皆様、GWはいかが過ごされましたでしょうか?
当院も5月4日が水曜日の休診だったため、お休みを頂いてパシフィコ横浜で行われた、「ペット博」に行ってきました。
会場内は見渡す限り、可愛く着飾ったワンちゃんたちであふれていて、さまざまなペット関連の企業がブースを出していました。
トレーナーさんによるしつけ講座なども行われいて、皆さんのワンちゃんに対する意識の高さを再認識することができました。
今回、ペット博で一番私が驚いたブースの写真を下にはります。
すごいっす。
ベルばら的な感じです。
残念ながら、私の身近にはこの服を着せてくれそうなネコちゃんはいませんが、実際にこの服を着たネコちゃんを生で見てみたいような気が・・・。
今回はフィラリア症についての続きで、フィラリア症の予防方法について書いていきます。
まず、皆さんが一般的に「フィラリアの薬」と言っている薬は、正確には「フィラリア症の予防の薬」なんです。
ですから、フィラリアのお薬を飲んでもフィラリアに感染しないわけではないのです。
では、フィラリアの薬はどんな働きをしてくれるのでしょう。
フィラリアの薬にはイベルメクチンやモキシデクチンなどの駆虫作用(虫下し)がある成分が入っています。
これらの成分はミクロフィラリアやフィラリアの幼虫を駆虫する作用があります。
ここで少しおさらいです。
フィラリアの幼虫にはさまざまなステージがあり、蚊から感染直後の幼虫をL3幼虫、感染してから3~10日後にL4幼虫となります。その後40~60日前後でL5幼虫となります。
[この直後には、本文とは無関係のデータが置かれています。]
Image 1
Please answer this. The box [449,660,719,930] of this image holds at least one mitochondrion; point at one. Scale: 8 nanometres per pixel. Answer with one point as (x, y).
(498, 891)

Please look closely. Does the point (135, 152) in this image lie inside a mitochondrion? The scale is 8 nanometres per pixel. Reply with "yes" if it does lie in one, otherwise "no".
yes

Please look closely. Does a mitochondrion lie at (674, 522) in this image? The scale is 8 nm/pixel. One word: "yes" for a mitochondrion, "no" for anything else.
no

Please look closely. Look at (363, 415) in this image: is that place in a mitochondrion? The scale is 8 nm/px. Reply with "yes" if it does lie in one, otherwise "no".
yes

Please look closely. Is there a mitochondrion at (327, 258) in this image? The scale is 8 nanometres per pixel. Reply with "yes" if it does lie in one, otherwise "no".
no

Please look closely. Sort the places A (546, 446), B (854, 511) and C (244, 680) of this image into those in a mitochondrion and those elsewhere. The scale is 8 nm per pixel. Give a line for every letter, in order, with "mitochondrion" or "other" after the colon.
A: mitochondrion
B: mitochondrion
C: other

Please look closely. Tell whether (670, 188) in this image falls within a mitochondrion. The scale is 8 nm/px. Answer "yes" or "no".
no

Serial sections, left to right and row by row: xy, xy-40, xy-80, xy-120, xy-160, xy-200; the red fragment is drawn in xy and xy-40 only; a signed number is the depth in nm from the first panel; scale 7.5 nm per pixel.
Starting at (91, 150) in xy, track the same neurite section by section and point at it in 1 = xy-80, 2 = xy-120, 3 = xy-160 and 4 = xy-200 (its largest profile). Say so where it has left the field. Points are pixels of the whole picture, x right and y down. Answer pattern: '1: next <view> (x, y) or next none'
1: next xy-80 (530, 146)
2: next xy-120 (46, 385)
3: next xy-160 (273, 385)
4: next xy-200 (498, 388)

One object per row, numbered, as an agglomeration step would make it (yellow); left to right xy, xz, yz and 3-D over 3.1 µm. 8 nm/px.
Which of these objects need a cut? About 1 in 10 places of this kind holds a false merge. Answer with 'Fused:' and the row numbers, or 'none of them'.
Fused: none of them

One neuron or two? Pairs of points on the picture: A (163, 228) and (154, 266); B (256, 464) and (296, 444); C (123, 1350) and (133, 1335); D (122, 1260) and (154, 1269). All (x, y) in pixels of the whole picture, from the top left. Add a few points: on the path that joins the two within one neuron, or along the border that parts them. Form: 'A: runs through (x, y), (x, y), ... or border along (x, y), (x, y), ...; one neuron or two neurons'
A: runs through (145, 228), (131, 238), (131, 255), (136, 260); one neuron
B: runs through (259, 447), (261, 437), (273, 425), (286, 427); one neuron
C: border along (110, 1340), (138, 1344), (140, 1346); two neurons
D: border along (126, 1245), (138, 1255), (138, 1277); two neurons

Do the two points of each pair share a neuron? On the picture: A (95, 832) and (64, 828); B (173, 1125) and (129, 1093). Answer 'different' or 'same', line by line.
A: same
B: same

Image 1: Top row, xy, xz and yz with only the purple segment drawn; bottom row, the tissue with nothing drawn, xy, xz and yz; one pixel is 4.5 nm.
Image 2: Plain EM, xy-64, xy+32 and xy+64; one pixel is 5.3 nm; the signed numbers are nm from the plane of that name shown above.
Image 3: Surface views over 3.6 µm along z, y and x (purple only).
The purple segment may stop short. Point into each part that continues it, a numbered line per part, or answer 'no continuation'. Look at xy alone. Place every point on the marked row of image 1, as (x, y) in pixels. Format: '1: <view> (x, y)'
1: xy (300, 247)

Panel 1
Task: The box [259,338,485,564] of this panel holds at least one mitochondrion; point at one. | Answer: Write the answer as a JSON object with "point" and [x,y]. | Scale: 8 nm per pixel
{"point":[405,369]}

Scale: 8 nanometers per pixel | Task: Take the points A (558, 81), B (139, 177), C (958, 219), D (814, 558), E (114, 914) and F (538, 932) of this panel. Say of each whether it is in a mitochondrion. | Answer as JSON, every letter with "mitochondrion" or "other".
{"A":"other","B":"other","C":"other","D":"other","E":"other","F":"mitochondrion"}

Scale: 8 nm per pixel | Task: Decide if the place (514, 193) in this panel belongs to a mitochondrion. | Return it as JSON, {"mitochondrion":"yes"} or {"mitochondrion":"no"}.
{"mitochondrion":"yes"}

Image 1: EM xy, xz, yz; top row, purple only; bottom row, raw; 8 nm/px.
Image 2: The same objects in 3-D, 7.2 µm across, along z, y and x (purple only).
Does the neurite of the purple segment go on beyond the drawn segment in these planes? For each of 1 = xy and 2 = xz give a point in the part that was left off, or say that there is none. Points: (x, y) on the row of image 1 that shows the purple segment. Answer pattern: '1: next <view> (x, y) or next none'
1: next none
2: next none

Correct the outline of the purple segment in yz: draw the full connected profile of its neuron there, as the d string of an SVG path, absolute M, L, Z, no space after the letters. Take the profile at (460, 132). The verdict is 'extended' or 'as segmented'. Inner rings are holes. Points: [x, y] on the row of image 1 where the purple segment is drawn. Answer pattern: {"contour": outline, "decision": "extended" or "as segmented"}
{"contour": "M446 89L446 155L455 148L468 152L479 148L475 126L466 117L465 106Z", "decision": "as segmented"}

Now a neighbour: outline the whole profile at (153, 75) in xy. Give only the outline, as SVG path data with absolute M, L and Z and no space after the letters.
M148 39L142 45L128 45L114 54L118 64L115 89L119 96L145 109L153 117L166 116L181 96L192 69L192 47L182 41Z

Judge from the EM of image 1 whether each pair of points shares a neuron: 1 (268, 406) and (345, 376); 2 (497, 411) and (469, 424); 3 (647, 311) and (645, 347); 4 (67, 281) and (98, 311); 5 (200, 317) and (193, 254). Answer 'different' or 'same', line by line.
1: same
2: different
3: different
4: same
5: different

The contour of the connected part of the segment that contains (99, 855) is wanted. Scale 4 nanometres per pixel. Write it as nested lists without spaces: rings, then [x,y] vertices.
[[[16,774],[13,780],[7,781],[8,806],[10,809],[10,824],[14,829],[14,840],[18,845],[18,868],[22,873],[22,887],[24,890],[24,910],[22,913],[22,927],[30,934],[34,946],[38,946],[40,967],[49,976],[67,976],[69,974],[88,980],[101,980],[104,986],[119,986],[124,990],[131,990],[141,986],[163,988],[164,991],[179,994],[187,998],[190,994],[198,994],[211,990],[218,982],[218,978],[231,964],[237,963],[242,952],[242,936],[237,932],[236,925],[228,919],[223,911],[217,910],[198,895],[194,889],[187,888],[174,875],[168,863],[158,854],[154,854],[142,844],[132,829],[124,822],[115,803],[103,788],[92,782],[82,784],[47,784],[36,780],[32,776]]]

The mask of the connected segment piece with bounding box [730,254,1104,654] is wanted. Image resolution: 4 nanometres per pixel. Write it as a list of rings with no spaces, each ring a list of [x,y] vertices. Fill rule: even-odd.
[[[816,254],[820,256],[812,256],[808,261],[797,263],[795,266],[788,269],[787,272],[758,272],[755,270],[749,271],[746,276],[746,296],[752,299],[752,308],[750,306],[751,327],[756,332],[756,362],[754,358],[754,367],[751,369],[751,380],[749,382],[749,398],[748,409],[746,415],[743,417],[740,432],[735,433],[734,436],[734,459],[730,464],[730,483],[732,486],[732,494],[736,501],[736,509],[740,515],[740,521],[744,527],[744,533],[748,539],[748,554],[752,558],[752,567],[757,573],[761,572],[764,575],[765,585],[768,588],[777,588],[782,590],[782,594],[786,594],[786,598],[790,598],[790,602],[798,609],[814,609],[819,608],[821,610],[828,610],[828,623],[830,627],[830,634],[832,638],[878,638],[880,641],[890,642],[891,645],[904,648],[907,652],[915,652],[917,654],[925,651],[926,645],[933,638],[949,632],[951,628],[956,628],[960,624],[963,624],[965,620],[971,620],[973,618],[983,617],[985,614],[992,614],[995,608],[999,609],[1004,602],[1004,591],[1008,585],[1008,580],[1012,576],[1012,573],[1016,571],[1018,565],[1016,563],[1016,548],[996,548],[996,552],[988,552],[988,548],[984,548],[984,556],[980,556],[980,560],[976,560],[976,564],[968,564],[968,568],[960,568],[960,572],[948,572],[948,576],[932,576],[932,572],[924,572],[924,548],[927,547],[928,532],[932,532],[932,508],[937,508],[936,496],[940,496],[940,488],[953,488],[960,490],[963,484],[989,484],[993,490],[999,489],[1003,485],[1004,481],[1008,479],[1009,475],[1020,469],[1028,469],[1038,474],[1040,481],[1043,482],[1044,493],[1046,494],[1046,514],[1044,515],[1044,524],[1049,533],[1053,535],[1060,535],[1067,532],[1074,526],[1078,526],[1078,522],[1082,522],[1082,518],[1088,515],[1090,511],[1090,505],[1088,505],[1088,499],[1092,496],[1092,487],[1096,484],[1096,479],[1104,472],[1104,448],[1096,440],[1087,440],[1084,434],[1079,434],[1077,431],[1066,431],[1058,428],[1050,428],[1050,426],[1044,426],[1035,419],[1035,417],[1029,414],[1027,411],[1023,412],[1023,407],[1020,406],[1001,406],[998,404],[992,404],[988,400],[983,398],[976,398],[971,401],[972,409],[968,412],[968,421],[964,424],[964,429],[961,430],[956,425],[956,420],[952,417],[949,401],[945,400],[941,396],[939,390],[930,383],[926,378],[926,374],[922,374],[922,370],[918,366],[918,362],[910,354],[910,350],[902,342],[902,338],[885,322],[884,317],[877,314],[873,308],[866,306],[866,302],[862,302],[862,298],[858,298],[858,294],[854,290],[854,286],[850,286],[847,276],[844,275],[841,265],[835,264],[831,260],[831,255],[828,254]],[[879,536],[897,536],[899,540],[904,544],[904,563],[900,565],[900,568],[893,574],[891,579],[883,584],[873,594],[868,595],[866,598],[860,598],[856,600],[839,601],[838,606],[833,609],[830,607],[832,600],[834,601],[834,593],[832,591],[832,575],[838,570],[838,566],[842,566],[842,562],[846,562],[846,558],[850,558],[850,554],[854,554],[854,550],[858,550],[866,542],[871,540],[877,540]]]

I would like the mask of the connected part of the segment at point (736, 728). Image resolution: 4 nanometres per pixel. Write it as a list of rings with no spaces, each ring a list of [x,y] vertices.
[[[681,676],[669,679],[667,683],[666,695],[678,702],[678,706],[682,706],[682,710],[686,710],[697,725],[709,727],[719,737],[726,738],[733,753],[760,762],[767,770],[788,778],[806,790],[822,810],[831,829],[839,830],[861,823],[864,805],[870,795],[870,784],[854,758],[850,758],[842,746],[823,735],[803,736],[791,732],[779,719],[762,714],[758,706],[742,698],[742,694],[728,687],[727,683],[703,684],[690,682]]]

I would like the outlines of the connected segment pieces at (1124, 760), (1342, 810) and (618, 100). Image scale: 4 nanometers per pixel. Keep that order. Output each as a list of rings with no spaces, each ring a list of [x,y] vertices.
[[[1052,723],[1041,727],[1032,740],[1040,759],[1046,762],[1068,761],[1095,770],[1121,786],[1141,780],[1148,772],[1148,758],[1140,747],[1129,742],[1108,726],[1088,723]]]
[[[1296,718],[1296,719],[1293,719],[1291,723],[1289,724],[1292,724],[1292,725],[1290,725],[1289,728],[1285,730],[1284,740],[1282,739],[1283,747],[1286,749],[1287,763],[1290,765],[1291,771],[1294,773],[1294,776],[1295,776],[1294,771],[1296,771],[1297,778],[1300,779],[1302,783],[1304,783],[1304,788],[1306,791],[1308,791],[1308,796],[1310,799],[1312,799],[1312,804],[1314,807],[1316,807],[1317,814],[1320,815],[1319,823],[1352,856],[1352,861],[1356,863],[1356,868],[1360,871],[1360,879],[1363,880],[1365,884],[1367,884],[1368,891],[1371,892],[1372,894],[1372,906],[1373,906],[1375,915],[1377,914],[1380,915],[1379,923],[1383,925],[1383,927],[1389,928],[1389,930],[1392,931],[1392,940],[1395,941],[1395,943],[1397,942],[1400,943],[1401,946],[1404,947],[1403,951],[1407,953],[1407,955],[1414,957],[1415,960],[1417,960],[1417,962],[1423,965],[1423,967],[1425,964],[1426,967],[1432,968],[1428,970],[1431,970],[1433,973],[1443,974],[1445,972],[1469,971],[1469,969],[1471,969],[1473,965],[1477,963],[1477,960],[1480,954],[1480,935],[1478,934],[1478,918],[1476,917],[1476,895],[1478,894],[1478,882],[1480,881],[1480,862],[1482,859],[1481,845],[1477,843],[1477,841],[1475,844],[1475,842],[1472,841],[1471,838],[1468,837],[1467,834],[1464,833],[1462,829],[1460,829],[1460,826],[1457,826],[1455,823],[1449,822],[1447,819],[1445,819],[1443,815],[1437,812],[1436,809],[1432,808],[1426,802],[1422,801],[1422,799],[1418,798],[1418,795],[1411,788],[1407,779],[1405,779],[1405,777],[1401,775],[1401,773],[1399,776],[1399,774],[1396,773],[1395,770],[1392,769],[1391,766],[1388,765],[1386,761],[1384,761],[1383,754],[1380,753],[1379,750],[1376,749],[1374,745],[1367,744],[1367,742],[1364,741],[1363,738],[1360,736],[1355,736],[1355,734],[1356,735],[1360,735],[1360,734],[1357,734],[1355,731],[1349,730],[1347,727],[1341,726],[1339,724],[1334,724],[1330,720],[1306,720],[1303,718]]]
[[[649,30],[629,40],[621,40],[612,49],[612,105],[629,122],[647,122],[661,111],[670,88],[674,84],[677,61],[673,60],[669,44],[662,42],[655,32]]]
L3.L4幼虫は皮下組織や筋肉内で成長して、L5幼虫になると血管に侵入して心臓へ向かいます。
フィラリアの薬は主にL4幼虫に強力に作用するといわれているので、L5幼虫になって血管に侵入する前(感染後40日経過する前)に、皮下組織や筋肉内で駆虫をする必要があるのです。
簡単に言うと、フィラリアの薬はフィラリアに感染するのを予防するのではなく、感染してしまったフィラリアが手遅れになるほど成長する前に、駆虫をしてくれる作用があるのです。
フィラリアの薬には錠剤タイプのものやお肉のブロックタイプのもの、ソフトクッキータイプのものなど、さまざまなタイプの薬があります。
どのお薬も多少成分に違いはありますが、作用はほとんど同様のものなので、ワンちゃんが内服しやすいものを選んでいただければと思います。
それから、もう一つ大切なことがあります。
フィラリアの予防を始める前に、フィラリアに寄生されているかの検査をする必要があります。
フィラリアの予防薬にはフィラリアの幼虫だけでなくミクロフィラリアを駆虫する作用があります。
ミクロフィラリアとはフィラリアの成虫から生まれる幼虫で、血管の中で生活をしています。
ミクロフィラリアが血管内にいる状態で、フィラリアの薬を内服すると、血管内で一度にミクロフィラリアが死滅します。
ミクロフィラリアが死滅するときに出す分泌物は、ワンちゃんに対して毒性があり、元気がなくなったり最悪の場合ショック死をする可能性があります。
そのため、フィラリアの薬を内服する前には血液中にミクロフィラリアがいないか検査する必要があるのです。
また、ミクロフィラリアは夕方のほうが血管内で活発に活動する傾向があるので、検査に行く時は夕方以降に行くとよいといわれています。
最後にフィラリアの薬を飲む期間についてですが、蚊が出始めてから1カ月以内に内服を始めて、蚊がいなくなった1ヶ月後まで内服をすると確実な予防ができます。